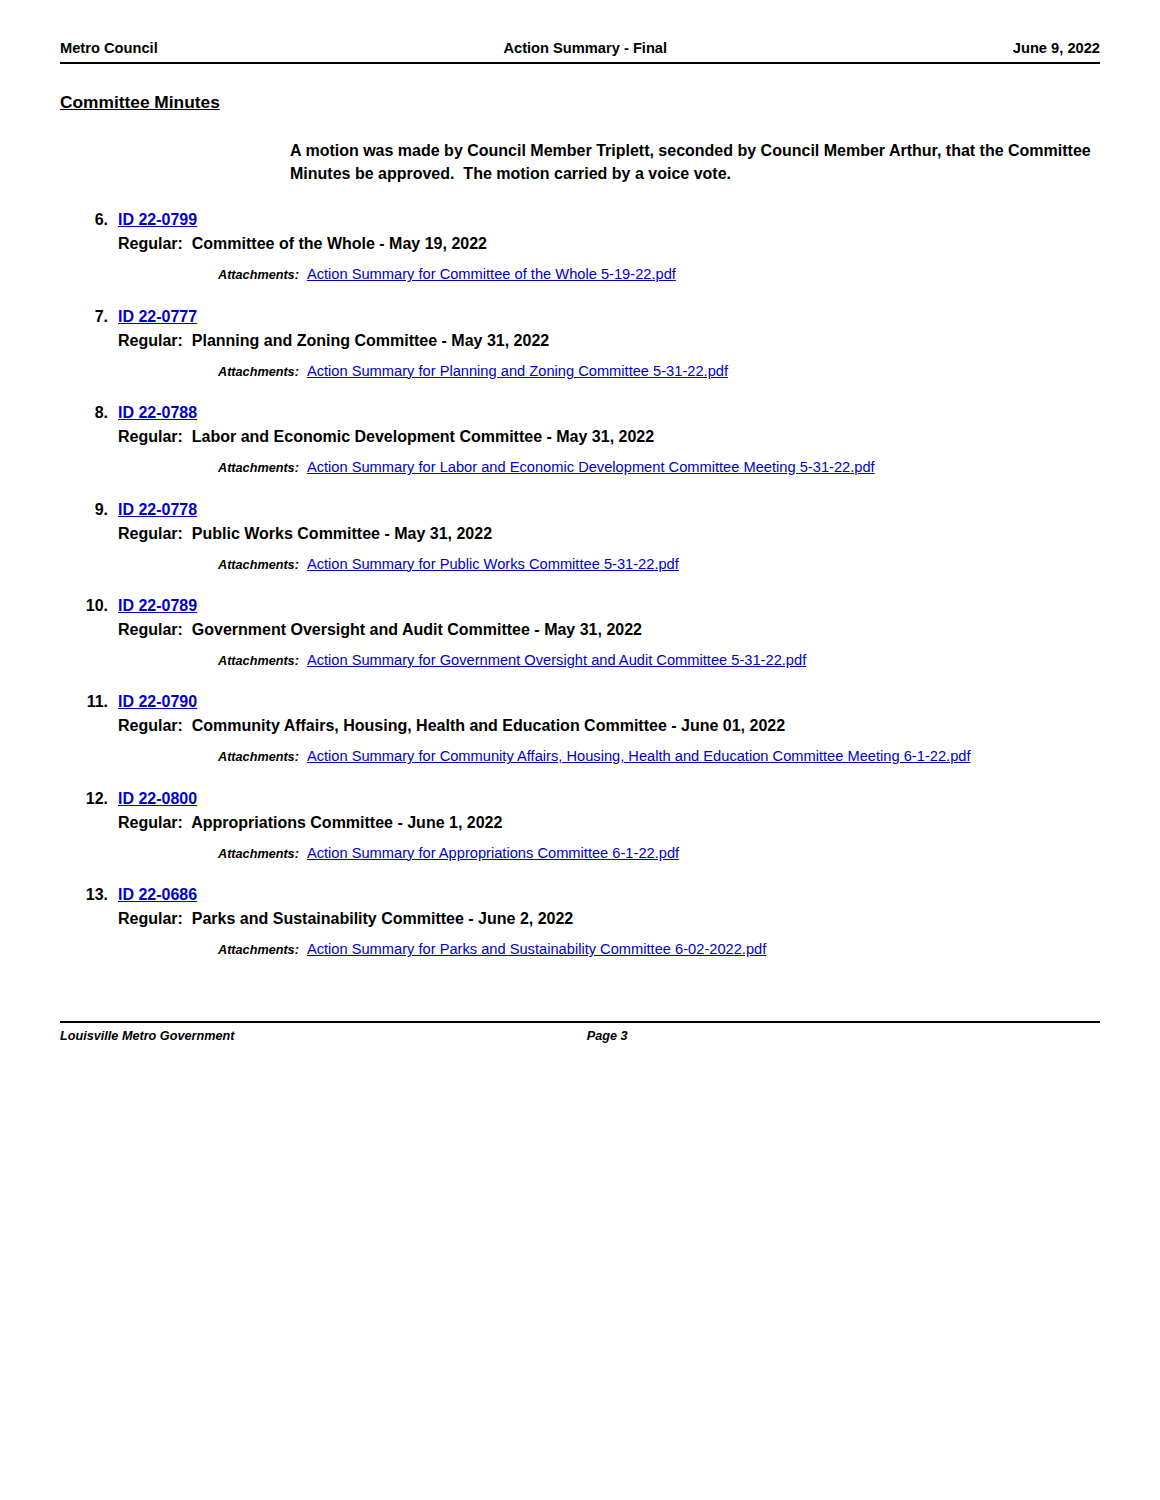Metro Council
Action Summary - Final
June 9, 2022
Committee Minutes
A motion was made by Council Member Triplett, seconded by Council Member Arthur, that the Committee Minutes be approved. The motion carried by a voice vote.
6. ID 22-0799
Regular: Committee of the Whole - May 19, 2022
Attachments: Action Summary for Committee of the Whole 5-19-22.pdf
7. ID 22-0777
Regular: Planning and Zoning Committee - May 31, 2022
Attachments: Action Summary for Planning and Zoning Committee 5-31-22.pdf
8. ID 22-0788
Regular: Labor and Economic Development Committee - May 31, 2022
Attachments: Action Summary for Labor and Economic Development Committee Meeting 5-31-22.pdf
9. ID 22-0778
Regular: Public Works Committee - May 31, 2022
Attachments: Action Summary for Public Works Committee 5-31-22.pdf
10. ID 22-0789
Regular: Government Oversight and Audit Committee - May 31, 2022
Attachments: Action Summary for Government Oversight and Audit Committee 5-31-22.pdf
11. ID 22-0790
Regular: Community Affairs, Housing, Health and Education Committee - June 01, 2022
Attachments: Action Summary for Community Affairs, Housing, Health and Education Committee Meeting 6-1-22.pdf
12. ID 22-0800
Regular: Appropriations Committee - June 1, 2022
Attachments: Action Summary for Appropriations Committee 6-1-22.pdf
13. ID 22-0686
Regular: Parks and Sustainability Committee - June 2, 2022
Attachments: Action Summary for Parks and Sustainability Committee 6-02-2022.pdf
Louisville Metro Government
Page 3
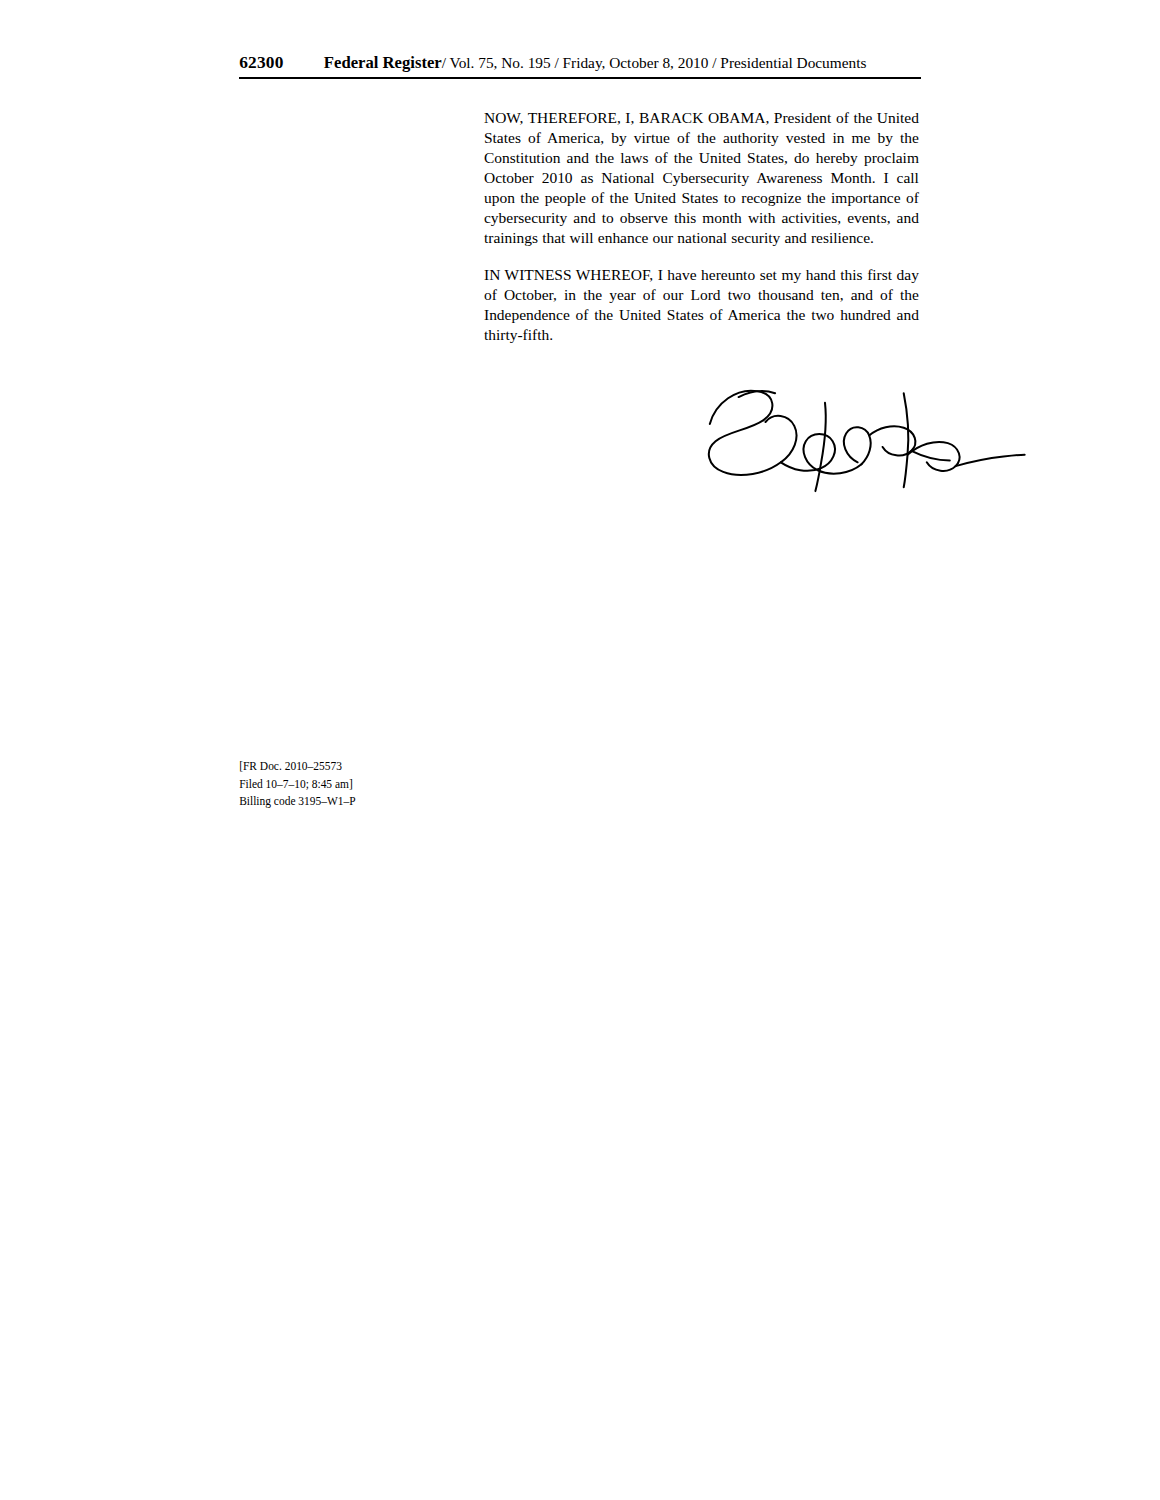62300 Federal Register/ Vol. 75, No. 195 / Friday, October 8, 2010 / Presidential Documents
NOW, THEREFORE, I, BARACK OBAMA, President of the United States of America, by virtue of the authority vested in me by the Constitution and the laws of the United States, do hereby proclaim October 2010 as National Cybersecurity Awareness Month. I call upon the people of the United States to recognize the importance of cybersecurity and to observe this month with activities, events, and trainings that will enhance our national security and resilience.
IN WITNESS WHEREOF, I have hereunto set my hand this first day of October, in the year of our Lord two thousand ten, and of the Independence of the United States of America the two hundred and thirty-fifth.
[FR Doc. 2010–25573
Filed 10–7–10; 8:45 am]
Billing code 3195–W1–P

_____

Your objective:
Skip the pictures and retype exactly the lines from the one that contains "Attachments: Action Summary for Parks" to the last line of the records.

Response to the task:
Attachments: Action Summary for Parks and Sustainability Committee 6-02-2022.pdf
Louisville Metro Government
Page 3
62300 Federal Register/ Vol. 75, No. 195 / Friday, October 8, 2010 / Presidential Documents
NOW, THEREFORE, I, BARACK OBAMA, President of the United States of America, by virtue of the authority vested in me by the Constitution and the laws of the United States, do hereby proclaim October 2010 as National Cybersecurity Awareness Month. I call upon the people of the United States to recognize the importance of cybersecurity and to observe this month with activities, events, and trainings that will enhance our national security and resilience.
IN WITNESS WHEREOF, I have hereunto set my hand this first day of October, in the year of our Lord two thousand ten, and of the Independence of the United States of America the two hundred and thirty-fifth.
[FR Doc. 2010–25573
Filed 10–7–10; 8:45 am]
Billing code 3195–W1–P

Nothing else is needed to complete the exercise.